In [1]:
import os

In [2]:
%pwd

'd:\\end-to-end-ml-project-with-mlflow\\research'

In [3]:
os.chdir("../")

In [4]:
%pwd

'd:\\end-to-end-ml-project-with-mlflow'

### Step 4 of the README.md i.e. updation of the entity starts from here... Entity is just the return type of the function i.e. whenever we define our configuration function, it's return type will be defined by the entity.

In [5]:
from dataclasses import dataclass
from pathlib import Path

@dataclass(frozen=True)
class DataIngestionConfig():
    root_dir:Path
    local_data_file:Path
    download_dir:Path

### Step 5 of the README.md i.e. the updation of the configuration manager starts from here... It manages the Configuration(OR the structure) of the current stage(here, data_ingestion). It is responsible to create various file folders & directories where the data needs to be ingested and saved.

In [6]:
from mlProject.constants import *
from mlProject.utils.common import read_yaml, create_directories

In [7]:
class ConfigurationManager():
    def __init__(self,config_filepath = CONFIG_FILE_PATH,params_filepath=PARAMS_FILE_PATH,schema_filepath=SCHEMA_FILE_PATH):
        self.config = read_yaml(config_filepath)
        self.params = read_yaml(params_filepath)
        self.schema = read_yaml(schema_filepath)

        create_directories([self.config.artifacts_root])


    def get_data_ingestion_config(self) -> DataIngestionConfig:
        config = self.config.data_ingestion

        create_directories([config.root_dir])

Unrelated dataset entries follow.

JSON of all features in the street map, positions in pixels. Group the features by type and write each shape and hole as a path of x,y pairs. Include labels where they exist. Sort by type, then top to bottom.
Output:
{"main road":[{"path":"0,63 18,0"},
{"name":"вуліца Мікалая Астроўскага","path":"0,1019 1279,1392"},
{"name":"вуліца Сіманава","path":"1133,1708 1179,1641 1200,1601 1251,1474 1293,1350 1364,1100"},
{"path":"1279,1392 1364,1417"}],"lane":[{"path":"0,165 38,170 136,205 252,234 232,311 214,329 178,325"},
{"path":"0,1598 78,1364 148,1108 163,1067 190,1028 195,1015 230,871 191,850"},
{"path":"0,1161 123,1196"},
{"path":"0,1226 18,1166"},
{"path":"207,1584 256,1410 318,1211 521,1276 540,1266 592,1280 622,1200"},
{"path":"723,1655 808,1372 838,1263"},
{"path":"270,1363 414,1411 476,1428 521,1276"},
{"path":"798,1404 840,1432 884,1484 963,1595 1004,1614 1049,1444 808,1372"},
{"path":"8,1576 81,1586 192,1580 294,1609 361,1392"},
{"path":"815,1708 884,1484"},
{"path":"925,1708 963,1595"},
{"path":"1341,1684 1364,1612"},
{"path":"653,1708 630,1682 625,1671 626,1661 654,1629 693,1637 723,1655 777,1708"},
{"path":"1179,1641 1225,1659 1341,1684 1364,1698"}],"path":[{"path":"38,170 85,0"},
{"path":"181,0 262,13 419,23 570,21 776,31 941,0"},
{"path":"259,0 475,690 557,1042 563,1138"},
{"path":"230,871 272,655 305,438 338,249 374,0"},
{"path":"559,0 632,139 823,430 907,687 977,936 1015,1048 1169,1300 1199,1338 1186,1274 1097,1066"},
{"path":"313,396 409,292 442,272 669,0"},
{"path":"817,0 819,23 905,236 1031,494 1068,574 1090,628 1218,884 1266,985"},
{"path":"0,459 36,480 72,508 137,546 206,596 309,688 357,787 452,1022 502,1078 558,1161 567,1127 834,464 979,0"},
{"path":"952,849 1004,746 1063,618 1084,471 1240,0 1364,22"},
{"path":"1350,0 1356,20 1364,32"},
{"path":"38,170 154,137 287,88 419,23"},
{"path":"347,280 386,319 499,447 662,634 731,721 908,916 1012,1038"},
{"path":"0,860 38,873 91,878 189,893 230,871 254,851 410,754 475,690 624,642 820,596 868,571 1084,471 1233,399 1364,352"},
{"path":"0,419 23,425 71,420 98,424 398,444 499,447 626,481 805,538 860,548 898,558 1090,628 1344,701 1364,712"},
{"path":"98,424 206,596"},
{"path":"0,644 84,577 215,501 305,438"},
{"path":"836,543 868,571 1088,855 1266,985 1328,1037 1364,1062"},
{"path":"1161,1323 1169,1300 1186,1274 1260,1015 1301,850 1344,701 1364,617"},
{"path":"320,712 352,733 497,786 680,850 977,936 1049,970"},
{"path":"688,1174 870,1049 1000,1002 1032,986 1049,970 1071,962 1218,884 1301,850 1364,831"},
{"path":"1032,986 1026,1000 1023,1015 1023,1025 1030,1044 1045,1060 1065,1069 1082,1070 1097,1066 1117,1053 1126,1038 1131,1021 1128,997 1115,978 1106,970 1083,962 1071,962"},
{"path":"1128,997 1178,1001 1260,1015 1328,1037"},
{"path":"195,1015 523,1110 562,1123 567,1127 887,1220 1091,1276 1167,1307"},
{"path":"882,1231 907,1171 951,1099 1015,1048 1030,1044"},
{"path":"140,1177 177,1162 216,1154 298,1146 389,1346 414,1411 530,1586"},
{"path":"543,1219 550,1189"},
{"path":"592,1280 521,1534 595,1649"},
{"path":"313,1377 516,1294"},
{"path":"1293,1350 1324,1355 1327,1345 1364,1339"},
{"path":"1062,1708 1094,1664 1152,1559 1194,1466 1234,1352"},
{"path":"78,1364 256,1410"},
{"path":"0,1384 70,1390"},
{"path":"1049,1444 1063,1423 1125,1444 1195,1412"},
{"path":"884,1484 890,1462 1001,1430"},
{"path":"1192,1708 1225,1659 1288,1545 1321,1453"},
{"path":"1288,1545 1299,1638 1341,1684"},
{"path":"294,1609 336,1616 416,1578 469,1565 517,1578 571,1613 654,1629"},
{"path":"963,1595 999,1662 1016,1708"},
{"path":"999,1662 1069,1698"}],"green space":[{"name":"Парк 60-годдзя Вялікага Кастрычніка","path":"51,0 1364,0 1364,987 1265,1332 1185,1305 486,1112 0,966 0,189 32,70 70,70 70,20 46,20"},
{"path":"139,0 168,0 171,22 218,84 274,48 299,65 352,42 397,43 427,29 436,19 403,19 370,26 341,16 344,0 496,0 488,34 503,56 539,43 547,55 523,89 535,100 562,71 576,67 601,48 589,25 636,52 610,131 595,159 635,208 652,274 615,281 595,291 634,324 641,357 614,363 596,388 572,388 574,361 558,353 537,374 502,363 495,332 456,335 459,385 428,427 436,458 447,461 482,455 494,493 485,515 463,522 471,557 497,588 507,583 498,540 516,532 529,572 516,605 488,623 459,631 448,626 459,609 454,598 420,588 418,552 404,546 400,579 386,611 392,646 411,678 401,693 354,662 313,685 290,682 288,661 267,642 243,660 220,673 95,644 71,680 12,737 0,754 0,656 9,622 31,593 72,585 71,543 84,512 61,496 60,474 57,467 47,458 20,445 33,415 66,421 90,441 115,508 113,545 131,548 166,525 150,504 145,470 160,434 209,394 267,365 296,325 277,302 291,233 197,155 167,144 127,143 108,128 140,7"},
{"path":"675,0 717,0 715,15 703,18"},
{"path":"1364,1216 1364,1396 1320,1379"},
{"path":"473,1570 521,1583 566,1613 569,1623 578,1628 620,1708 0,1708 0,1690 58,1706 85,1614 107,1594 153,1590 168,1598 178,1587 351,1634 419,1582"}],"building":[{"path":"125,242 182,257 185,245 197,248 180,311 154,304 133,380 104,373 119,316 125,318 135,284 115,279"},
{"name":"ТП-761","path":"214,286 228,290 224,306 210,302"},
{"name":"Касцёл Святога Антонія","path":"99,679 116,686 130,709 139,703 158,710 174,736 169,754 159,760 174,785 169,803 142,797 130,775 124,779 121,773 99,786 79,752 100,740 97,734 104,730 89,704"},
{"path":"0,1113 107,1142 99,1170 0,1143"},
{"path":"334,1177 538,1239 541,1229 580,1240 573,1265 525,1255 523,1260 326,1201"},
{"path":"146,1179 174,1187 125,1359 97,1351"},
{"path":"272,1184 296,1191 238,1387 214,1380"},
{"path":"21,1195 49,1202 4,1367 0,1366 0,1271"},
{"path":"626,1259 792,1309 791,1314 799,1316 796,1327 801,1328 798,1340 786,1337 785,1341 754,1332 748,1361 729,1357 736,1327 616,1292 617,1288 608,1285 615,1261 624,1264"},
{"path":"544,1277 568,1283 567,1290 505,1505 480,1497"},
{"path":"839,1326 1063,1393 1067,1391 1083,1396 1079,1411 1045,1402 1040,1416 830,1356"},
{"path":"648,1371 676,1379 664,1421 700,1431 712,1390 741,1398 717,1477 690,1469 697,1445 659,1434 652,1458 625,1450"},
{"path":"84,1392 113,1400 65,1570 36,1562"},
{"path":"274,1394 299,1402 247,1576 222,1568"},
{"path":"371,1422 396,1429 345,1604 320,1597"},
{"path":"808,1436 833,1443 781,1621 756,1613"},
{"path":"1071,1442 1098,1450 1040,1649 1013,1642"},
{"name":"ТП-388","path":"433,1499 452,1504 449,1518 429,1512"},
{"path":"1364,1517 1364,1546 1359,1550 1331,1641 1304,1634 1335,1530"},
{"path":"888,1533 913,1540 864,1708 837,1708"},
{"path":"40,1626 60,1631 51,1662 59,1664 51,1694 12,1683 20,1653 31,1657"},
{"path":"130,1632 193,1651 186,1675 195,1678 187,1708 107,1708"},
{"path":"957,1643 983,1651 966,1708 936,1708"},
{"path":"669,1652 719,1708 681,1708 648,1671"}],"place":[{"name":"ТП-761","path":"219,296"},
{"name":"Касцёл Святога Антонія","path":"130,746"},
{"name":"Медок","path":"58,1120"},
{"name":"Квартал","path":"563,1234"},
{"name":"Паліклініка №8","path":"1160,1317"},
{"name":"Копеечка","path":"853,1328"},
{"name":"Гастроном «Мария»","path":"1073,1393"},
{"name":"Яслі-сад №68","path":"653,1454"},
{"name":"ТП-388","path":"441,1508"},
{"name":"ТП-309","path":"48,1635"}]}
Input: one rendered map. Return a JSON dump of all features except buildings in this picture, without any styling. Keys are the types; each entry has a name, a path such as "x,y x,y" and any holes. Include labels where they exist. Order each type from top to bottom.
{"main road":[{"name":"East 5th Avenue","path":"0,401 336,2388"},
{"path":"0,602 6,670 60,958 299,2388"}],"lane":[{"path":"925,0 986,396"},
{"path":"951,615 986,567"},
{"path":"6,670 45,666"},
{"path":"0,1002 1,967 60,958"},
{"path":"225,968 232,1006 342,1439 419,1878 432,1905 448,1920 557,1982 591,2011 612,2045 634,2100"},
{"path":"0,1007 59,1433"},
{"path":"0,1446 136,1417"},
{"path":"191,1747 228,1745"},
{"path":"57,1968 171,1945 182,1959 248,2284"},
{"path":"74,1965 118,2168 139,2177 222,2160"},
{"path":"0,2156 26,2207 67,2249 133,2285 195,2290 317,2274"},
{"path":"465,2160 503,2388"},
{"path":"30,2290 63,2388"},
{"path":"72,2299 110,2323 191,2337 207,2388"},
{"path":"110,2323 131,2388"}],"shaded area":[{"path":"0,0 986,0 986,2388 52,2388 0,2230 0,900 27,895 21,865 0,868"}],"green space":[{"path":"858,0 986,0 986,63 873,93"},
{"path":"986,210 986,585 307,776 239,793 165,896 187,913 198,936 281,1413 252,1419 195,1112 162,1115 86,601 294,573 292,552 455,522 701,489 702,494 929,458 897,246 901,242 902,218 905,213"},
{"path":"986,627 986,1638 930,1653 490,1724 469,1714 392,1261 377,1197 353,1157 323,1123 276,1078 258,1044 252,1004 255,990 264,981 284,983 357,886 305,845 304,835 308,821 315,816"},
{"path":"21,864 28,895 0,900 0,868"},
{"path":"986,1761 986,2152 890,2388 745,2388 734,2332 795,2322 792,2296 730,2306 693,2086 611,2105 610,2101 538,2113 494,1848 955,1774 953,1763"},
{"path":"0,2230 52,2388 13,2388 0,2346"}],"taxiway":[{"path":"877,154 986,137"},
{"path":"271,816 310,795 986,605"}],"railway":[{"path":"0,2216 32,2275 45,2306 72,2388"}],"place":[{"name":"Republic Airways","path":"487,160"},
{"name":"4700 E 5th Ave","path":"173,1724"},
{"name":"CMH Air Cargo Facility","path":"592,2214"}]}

        data_ingestion_config = DataIngestionConfig(
            root_dir=config.root_dir,
            local_data_file=config.local_data_file,
            download_dir=config.download_dir
        )

        return data_ingestion_config

### Step 6 of the README.md i.e. Updation OR creation of the data_ingestion components starts from here. Here we are fetching the data from the S3 bucket so, this step includes the reading of the data OR components(i.e. the csv file) and then downloading it(inside the directory as specified just above in the configuration manager).

In [8]:
import os
from mlProject import logger
from mlProject.utils.common import get_size
import boto3

In [9]:
class DataIngestion():
    def __init__(self,config:DataIngestionConfig):
        self.config = config

    def get_file(self):
        if not os.path.exists(self.config.local_data_file):
            s3 = boto3.client('s3')
            s3 = boto3.resource(
                service_name='s3',
                region_name='us-east-1',
                aws_access_key_id = '',
                aws_secret_access_key = ''
            )
            for obj in s3.Bucket('vedanshaws').objects.all():
                filename = obj.key
            
            s3.Bucket('vedanshaws').download_file(Key='winequality-red.csv', Filename=self.config.download_dir)
            logger.info(f"{filename} downloaded from S3 bucket!")
        else:
            logger.info(f"File already exists of size: {get_size(Path(self.config.local_data_file))}")
            

### Step 7 of the README.md starts from here i.e. Updation of the data_ingestion pipeline. This pipeline is solely responsible for execution of the entire steps done above.

In [10]:
try:
    config = ConfigurationManager()
    data_ingestion_config = config.get_data_ingestion_config()
    data_ingestion = DataIngestion(config=data_ingestion_config)
    data_ingestion.get_file()
except Exception as e:
    raise e

[2023-11-20 21:42:24,829: INFO: common: yaml file: config\config.yaml loaded successfully]
[2023-11-20 21:42:24,829: INFO: common: yaml file: params.yaml loaded successfully]
[2023-11-20 21:42:24,838: INFO: common: yaml file: schema.yaml loaded successfully]
[2023-11-20 21:42:24,839: INFO: common: created directory at: artifacts]
[2023-11-20 21:42:24,839: INFO: common: created directory at: artifacts/data_ingestion]
[2023-11-20 21:42:24,839: INFO: 323823785: File already exists of size: ~ 99 KB]